• [ПОРЯДОК ДЕЙСТВИЙ]
1 – Ответьте на вопросы по фрагменту о программе на C++.
(a) Откуда, согласно просьбе автора, должны поступать исходные данные после переделки программы?
(b) Какое значение получает переменная max при объявлении?
(c) Какое значение записывается в диагональные позиции матрицы mtx4?
2 – Перепишите без изменений часть фрагмента о программе на C++, которая начинается словами «ifstream fin(argv[1]);» и заканчивается словами «of the matrix.».

======== ФРАГМЕНТ ТЕКСТА

Есть текст программы, и нужно переделать чтоб исходные данные брались не с файла, а пользователь сам вводил с клавиатуры!!
C++:
#include <iostream.h>
#include <fstream.h>
#include<conio.h>
main(int argc, char *argv[]) {
//definition of the variables.
int mtx1[20][20], mtx2[20][20], mtx3[20][20], mtx4[20][20];
int n, i, j, k;
int nlink=2, max=9999;
//exit if the number of arguments is not 1.
if(argc != 2) {
cerr << "Usage: shimbel <filename>\n";
return 1;
}
//open the input file. exit if an error occurs.
ifstream fin(argv[1]);
if(!fin) {
cerr << "Can't open file!\n";
return 1;
}
//read the input file.
fin >> n; //read the number of rows and columns.
for(j=1; j<=n; j++) {
for(i=1; i<=n; i++) {
fin >> mtx1[i][j]; //read the elements of the matrix.
}
}
fin.close(); //close the file.
for(j=1; j<=n; j++) {
for(i=1; i<=n; i++) {
mtx2[i][j] = mtx1[i][j]; //copy elements of mtx1 into mtx2.
}
}
for(j=1; j<=n; j++) {
for(i=1; i<=n; i++) {
mtx4[i][j] = 9999; //set elements of mtx4 as 9999.
}
}
for(j=1; j<=n; j++) {
for(i=1; i<=n; i++) {
if(i == j) {
mtx4[i][j] = 0; //put 0 in the diagonal elements.
} else if(mtx1[i][j] == 1) {
mtx4[i][j] = 1; //put 1 if a linkage exists between the nodal pair.

================
======== ПЕРЕЧЕНЬ ЗАПИСЕЙ

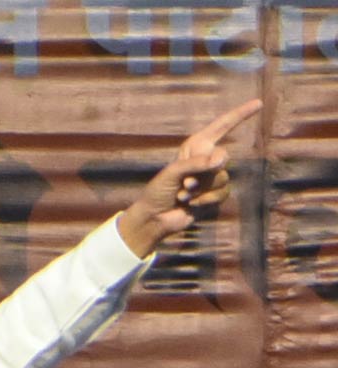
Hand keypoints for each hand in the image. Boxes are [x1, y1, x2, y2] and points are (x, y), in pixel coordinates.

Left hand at [117, 98, 262, 257]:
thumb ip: (197, 163)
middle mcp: (206, 159)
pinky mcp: (215, 195)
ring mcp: (212, 177)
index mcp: (195, 146)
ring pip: (222, 177)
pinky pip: (223, 193)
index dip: (240, 115)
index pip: (221, 126)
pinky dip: (206, 200)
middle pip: (223, 157)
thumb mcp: (173, 172)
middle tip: (185, 184)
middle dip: (204, 172)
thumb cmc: (158, 191)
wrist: (155, 218)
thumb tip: (222, 159)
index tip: (259, 103)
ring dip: (201, 189)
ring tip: (183, 195)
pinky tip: (191, 205)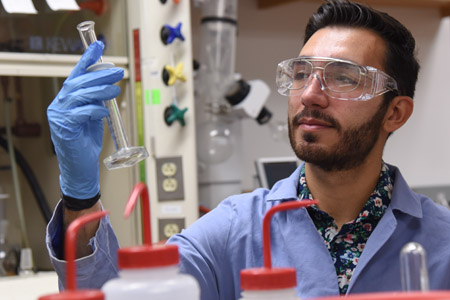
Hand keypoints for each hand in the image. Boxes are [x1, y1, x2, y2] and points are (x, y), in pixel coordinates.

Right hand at [48, 41, 123, 199]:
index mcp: (66, 100)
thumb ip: (96, 102)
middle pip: (79, 82)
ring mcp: (59, 116)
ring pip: (80, 95)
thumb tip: (108, 86)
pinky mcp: (64, 128)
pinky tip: (105, 111)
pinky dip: (95, 110)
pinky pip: (81, 113)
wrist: (81, 168)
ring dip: (100, 90)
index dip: (87, 59)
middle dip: (100, 74)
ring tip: (116, 88)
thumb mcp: (93, 117)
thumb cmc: (86, 143)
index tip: (99, 45)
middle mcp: (59, 105)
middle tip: (119, 71)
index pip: (76, 75)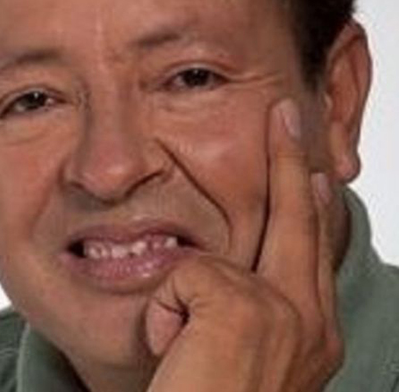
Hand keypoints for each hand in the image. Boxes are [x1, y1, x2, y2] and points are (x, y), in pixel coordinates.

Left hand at [144, 99, 343, 391]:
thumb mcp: (229, 357)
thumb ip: (233, 311)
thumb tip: (212, 266)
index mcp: (309, 332)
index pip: (309, 248)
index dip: (307, 205)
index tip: (307, 170)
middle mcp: (309, 321)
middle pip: (297, 221)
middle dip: (289, 160)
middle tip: (287, 113)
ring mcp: (282, 314)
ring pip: (216, 259)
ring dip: (179, 305)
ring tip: (177, 354)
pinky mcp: (242, 309)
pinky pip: (181, 278)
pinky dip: (161, 316)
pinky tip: (171, 353)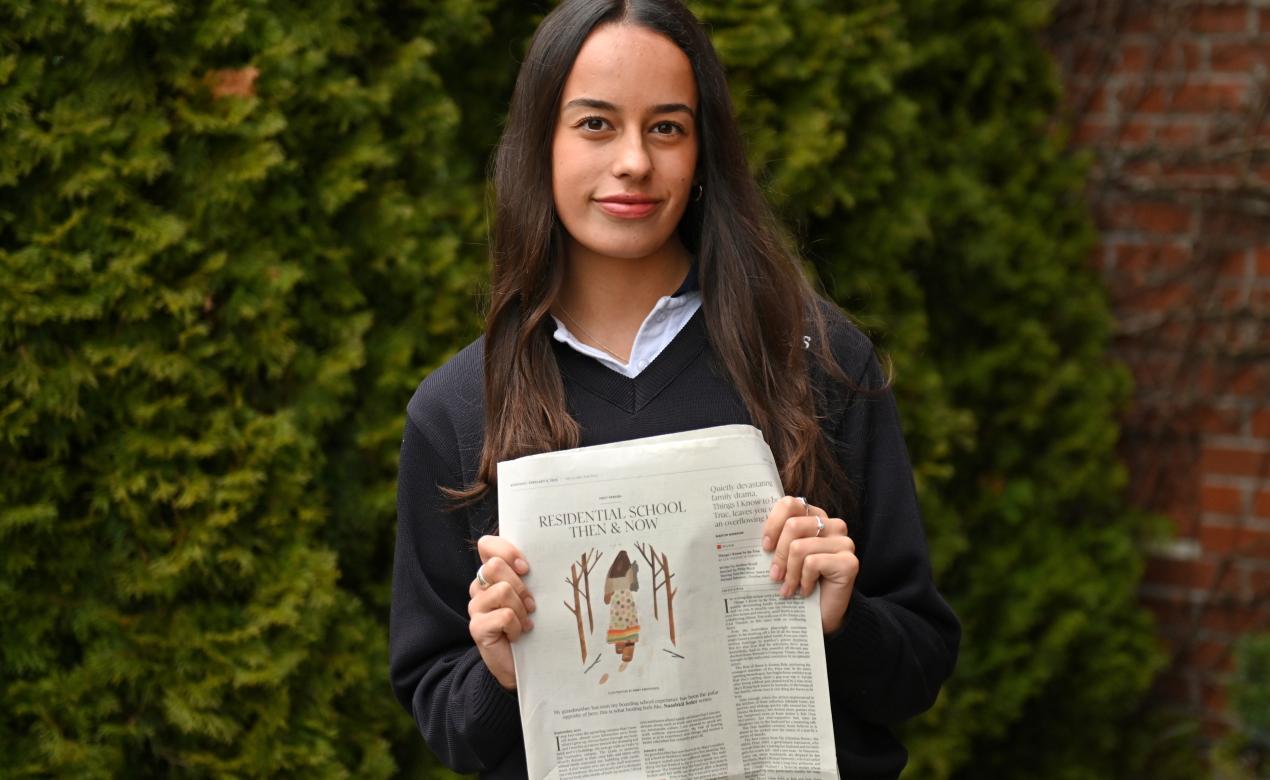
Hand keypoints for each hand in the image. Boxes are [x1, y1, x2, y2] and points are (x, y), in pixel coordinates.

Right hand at [468, 535, 535, 690]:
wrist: (520, 663)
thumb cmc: (528, 623)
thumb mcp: (530, 594)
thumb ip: (528, 575)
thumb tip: (547, 556)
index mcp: (491, 574)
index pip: (487, 545)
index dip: (506, 551)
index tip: (525, 568)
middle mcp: (479, 587)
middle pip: (495, 566)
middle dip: (520, 585)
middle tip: (531, 603)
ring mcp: (475, 607)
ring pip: (503, 591)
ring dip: (521, 608)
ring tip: (526, 621)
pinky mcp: (476, 627)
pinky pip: (504, 616)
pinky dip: (517, 626)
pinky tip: (518, 635)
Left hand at [761, 496, 857, 634]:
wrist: (823, 615)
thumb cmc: (800, 582)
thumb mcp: (785, 557)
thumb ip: (776, 539)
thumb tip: (749, 531)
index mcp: (816, 518)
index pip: (790, 504)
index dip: (773, 523)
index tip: (765, 546)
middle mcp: (833, 525)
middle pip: (793, 525)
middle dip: (778, 555)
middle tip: (774, 575)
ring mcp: (844, 542)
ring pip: (800, 547)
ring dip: (790, 573)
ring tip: (788, 588)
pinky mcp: (849, 562)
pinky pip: (812, 563)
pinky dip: (803, 580)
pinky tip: (805, 591)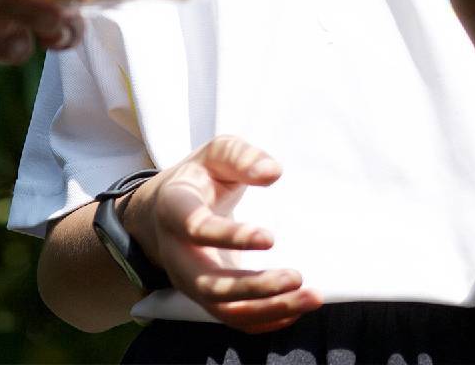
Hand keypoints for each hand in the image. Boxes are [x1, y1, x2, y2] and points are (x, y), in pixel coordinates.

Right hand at [124, 135, 320, 332]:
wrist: (164, 209)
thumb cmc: (201, 176)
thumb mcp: (217, 153)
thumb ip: (243, 157)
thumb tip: (272, 173)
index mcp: (174, 210)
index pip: (196, 228)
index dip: (231, 236)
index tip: (271, 238)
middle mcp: (177, 253)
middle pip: (208, 283)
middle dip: (253, 287)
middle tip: (297, 277)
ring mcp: (189, 280)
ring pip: (222, 309)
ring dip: (267, 308)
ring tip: (310, 297)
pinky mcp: (206, 295)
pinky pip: (232, 318)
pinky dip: (263, 320)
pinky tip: (296, 309)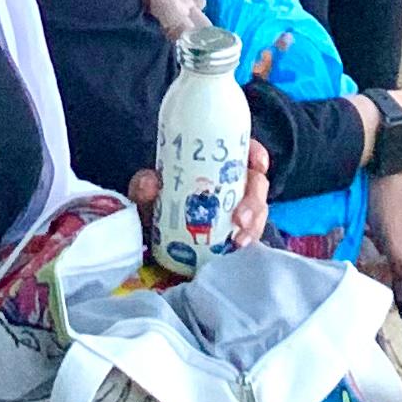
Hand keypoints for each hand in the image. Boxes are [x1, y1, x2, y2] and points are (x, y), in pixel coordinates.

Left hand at [129, 138, 272, 252]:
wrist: (150, 240)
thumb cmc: (154, 206)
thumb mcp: (146, 193)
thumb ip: (144, 186)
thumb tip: (150, 184)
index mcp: (215, 165)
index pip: (245, 152)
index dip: (256, 155)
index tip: (256, 163)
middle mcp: (232, 186)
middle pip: (257, 185)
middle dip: (255, 199)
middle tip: (240, 217)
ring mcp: (238, 212)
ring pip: (258, 213)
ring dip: (253, 226)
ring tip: (239, 240)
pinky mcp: (237, 236)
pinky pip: (251, 237)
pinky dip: (248, 241)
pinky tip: (238, 249)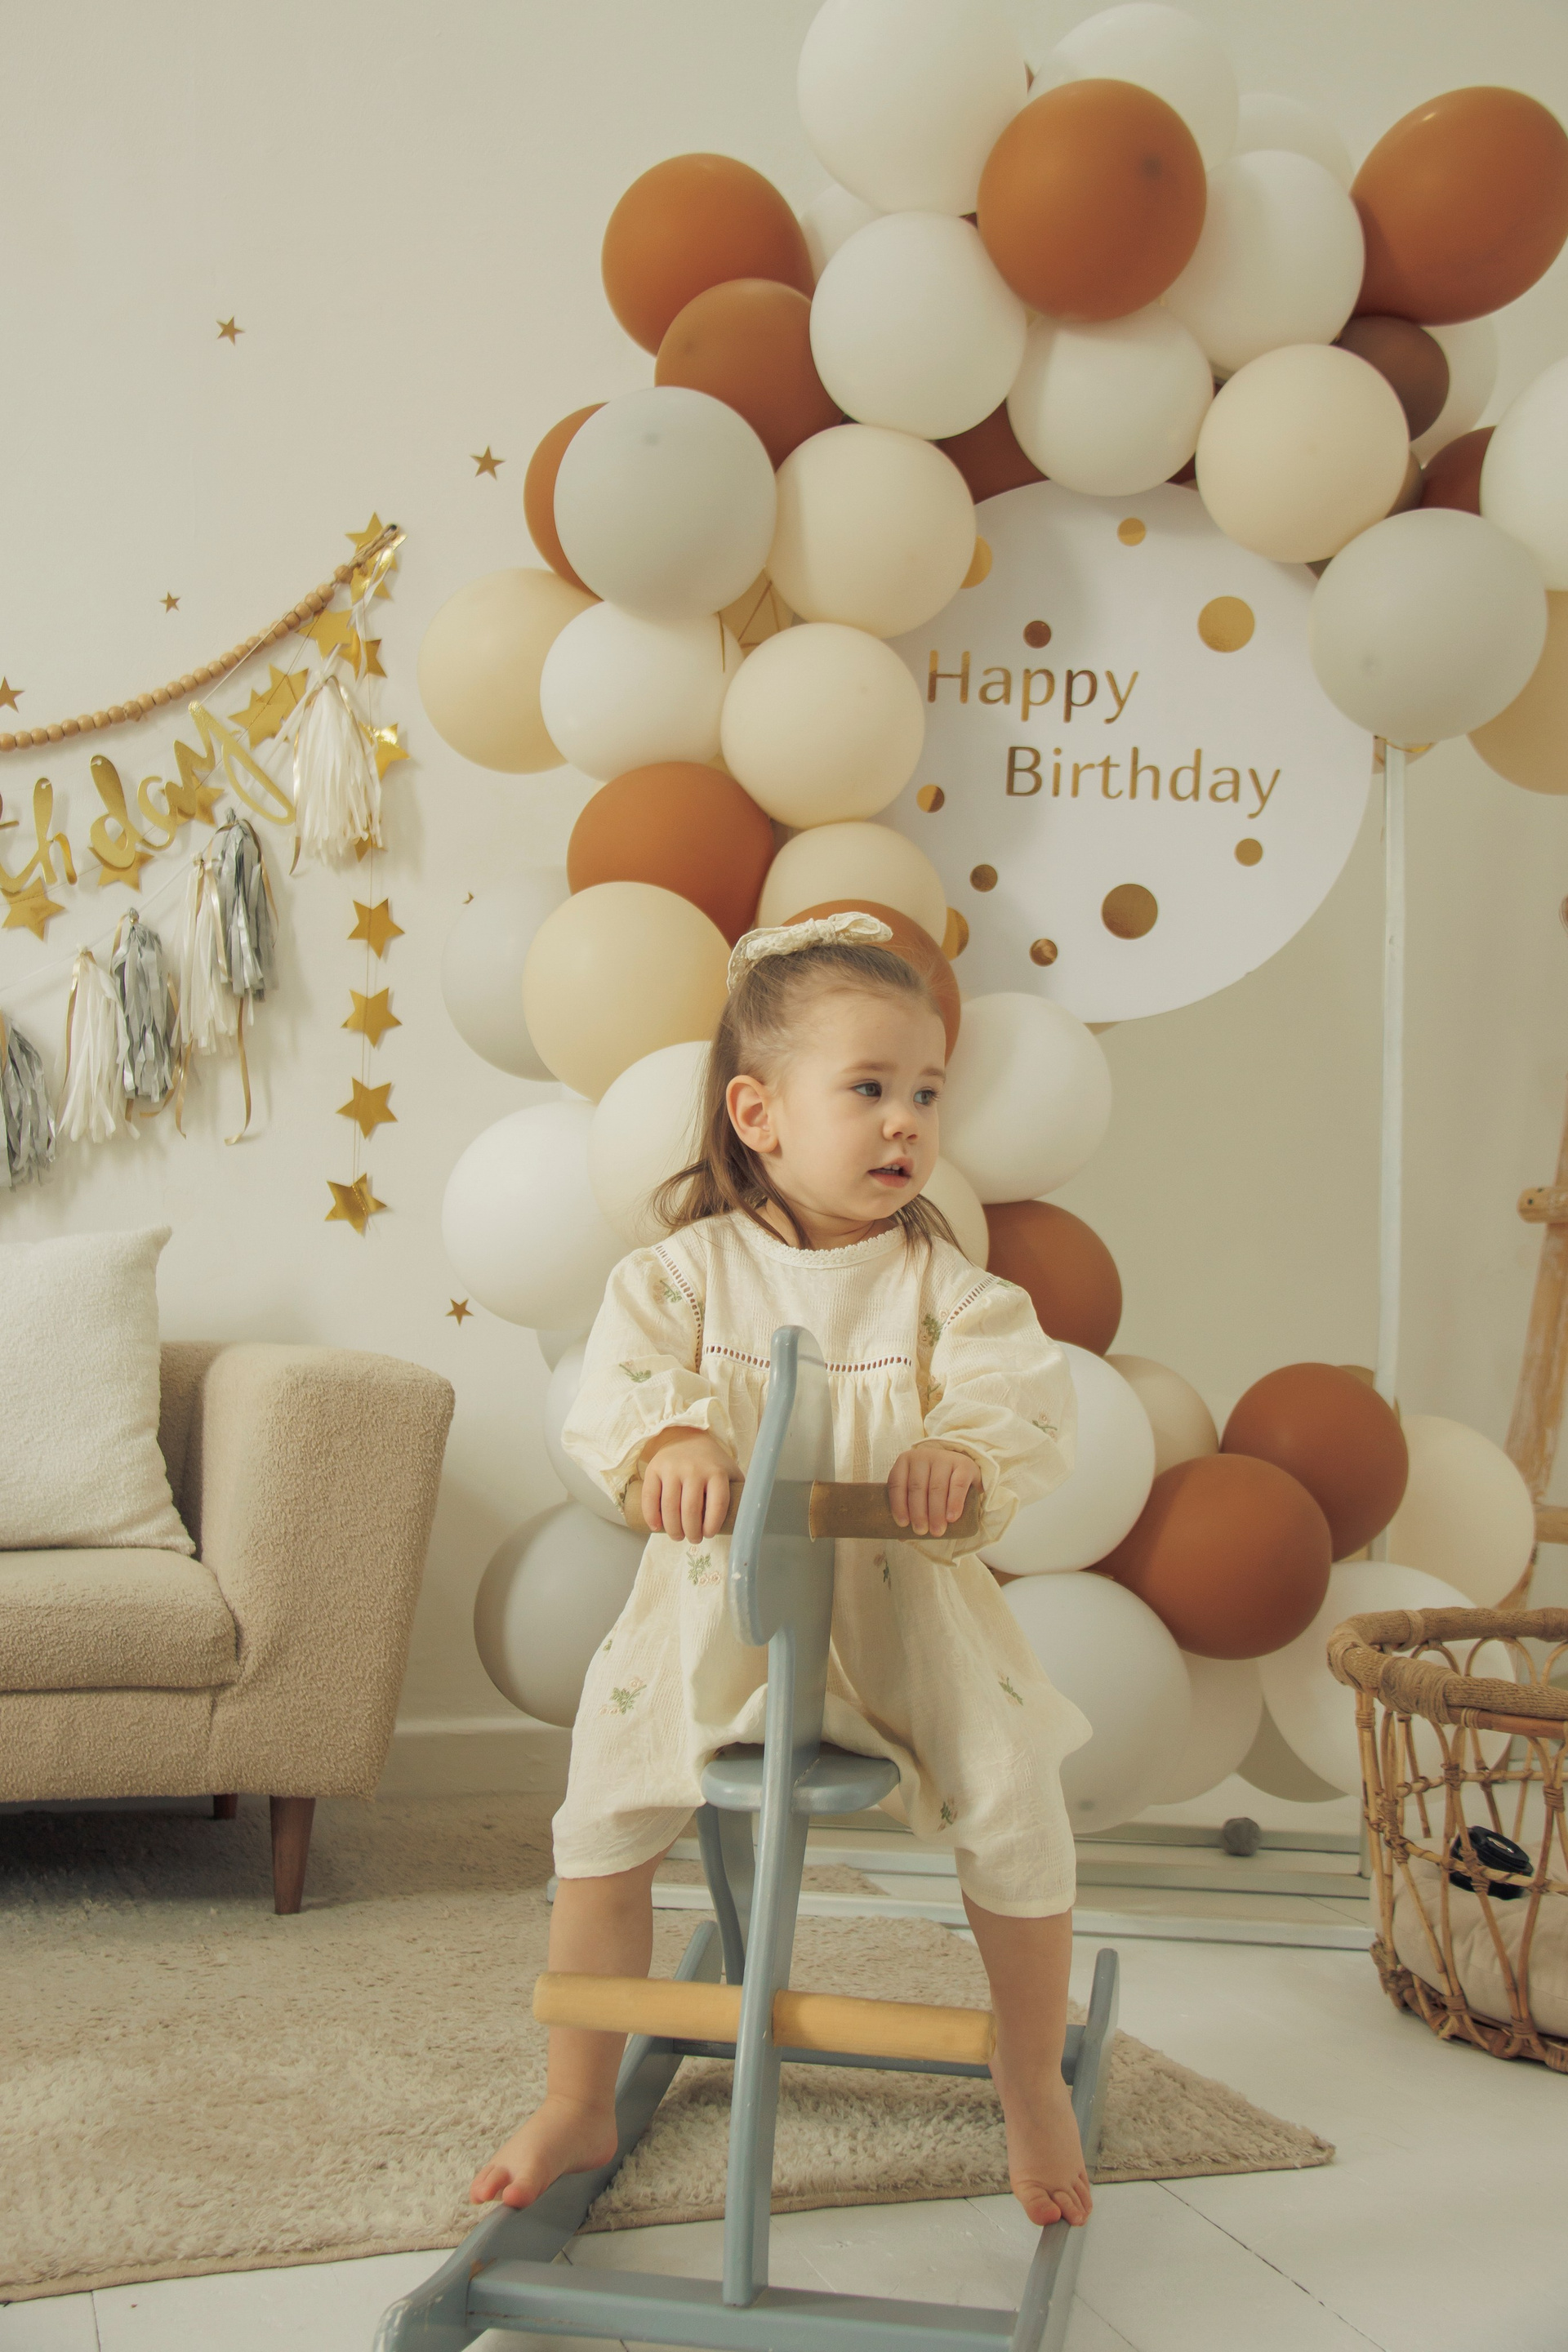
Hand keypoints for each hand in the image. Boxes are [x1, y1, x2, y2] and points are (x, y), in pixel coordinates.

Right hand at [639, 1425, 740, 1544]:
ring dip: (673, 1529)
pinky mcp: (654, 1468)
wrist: (687, 1436)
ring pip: (669, 1507)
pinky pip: (650, 1497)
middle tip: (693, 1538)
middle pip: (690, 1511)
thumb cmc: (711, 1463)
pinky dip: (651, 1516)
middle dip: (692, 1532)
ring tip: (678, 1536)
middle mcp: (694, 1469)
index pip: (717, 1505)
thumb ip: (739, 1492)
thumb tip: (748, 1520)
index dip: (712, 1526)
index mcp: (717, 1472)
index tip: (709, 1534)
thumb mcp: (730, 1472)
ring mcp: (672, 1468)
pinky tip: (656, 1527)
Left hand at [887, 1442, 980, 1538]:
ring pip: (937, 1487)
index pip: (897, 1483)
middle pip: (917, 1487)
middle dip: (918, 1512)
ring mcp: (944, 1458)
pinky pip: (957, 1485)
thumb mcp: (919, 1491)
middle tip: (921, 1531)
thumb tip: (901, 1537)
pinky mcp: (964, 1464)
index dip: (898, 1504)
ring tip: (937, 1530)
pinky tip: (952, 1517)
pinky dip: (954, 1503)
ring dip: (936, 1512)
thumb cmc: (934, 1485)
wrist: (962, 1470)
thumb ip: (910, 1509)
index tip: (903, 1524)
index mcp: (906, 1461)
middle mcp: (923, 1456)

================

• [ОТВЕТЫ К ЗАДАНИЯМ]
1 –
(a) Их должен вводить сам пользователь с клавиатуры, а не из файла.
(b) 9999.
(c) 0.

2 –
ifstream fin(argv[1]);
if(!fin) {
cerr << "Can't open file!\n";
return 1;
}
//read the input file.
fin >> n; //read the number of rows and columns.
for(j=1; j<=n; j++) {
for(i=1; i<=n; i++) {
fin >> mtx1[i][j]; //read the elements of the matrix.